Duplicate the passage of the forum thread about coyote forms, starting at the words "## tonguesandwich" and stopping after "for the link!!".

__Text section__
^^^^^^^^
I am deffinately going to go with this plan. My only dilemma is the ears. I am not too worried about them though because i know enough taxidermists that can show me tricks and stuff like that to get the perfect look. I am just debating if i should use the night eyes? They also sell Wolf forms but they are close to $230 a pop. so i think i am just going to stick with coyote. I hope the forms aren't too small.


----------



## Mr_Chicken

Looks to me like the coyote may be a little small for a wolf. It appears that it's a little under 3 ft long and 20 inches tall (A: 4 1/4" x B: 11 1/4" x C: 34 1/4" x D: 19 3/4"). Then again, that may be just big enough.

As for the eyes, personally, I'd just make my own like this. It's easy and it saves a few bucks.


----------



## bignick

I am talking about using the coyote form for a dog appearance. Not a wolf appearance. I thought maybe the coyote form would be too small but after seeing those measurements it should be fine. As for the eyes i have a small can of glow in the dark paint that i think i am going to use.


----------



## octoberist

Nevermind.


----------



## Sickie Ickie

try these ears http://www.vandykestaxidermy.com/product/30004004/coyote-earliners1


----------



## bignick

I saw those ears but i have my doubts about them i saw some other ears that were more expensive but looked really real.

Here is the link
http://www.vandykestaxidermy.com/product/102615/52876


----------



## tonguesandwich

Almost the dog you want, scroll down when you get to the page. These are coated in a silicone to keep them moist, hence the price
http://www.horrorbid.com/auction_details.php?auction_id=109677


----------



## bignick

That is exactly what i am shooting for only i am hoping that mine will look more like the resident evil dogs. That is a taxidermy form coated with latex and silicone. Thanks for the link!!
^^^^^^^^
__Material supplied__
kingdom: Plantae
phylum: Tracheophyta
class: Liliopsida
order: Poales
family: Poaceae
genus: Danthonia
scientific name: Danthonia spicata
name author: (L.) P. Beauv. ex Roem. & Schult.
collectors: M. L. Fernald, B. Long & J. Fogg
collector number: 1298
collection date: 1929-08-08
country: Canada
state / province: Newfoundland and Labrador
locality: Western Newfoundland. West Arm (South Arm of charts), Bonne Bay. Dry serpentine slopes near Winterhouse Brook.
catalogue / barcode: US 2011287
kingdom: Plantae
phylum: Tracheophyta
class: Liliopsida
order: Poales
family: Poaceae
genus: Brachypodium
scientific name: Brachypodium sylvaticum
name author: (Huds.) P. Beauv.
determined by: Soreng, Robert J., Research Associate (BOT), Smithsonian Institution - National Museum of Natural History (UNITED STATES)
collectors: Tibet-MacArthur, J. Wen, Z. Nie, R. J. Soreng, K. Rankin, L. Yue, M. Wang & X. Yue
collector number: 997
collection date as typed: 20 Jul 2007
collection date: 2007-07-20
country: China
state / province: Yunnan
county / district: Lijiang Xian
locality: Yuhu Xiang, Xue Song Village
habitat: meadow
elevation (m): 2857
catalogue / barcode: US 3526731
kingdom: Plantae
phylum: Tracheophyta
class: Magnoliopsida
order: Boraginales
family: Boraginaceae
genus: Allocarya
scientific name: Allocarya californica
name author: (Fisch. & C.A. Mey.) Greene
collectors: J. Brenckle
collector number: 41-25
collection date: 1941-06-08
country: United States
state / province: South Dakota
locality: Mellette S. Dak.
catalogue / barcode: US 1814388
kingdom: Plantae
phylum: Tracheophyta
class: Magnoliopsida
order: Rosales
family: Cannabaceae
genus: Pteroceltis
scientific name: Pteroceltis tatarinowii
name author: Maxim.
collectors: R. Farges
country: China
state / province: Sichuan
^^^^^^^^
__Answer box__
## tonguesandwich

Almost the dog you want, scroll down when you get to the page. These are coated in a silicone to keep them moist, hence the price
http://www.horrorbid.com/auction_details.php?auction_id=109677


----------



## bignick

That is exactly what i am shooting for only i am hoping that mine will look more like the resident evil dogs. That is a taxidermy form coated with latex and silicone. Thanks for the link!!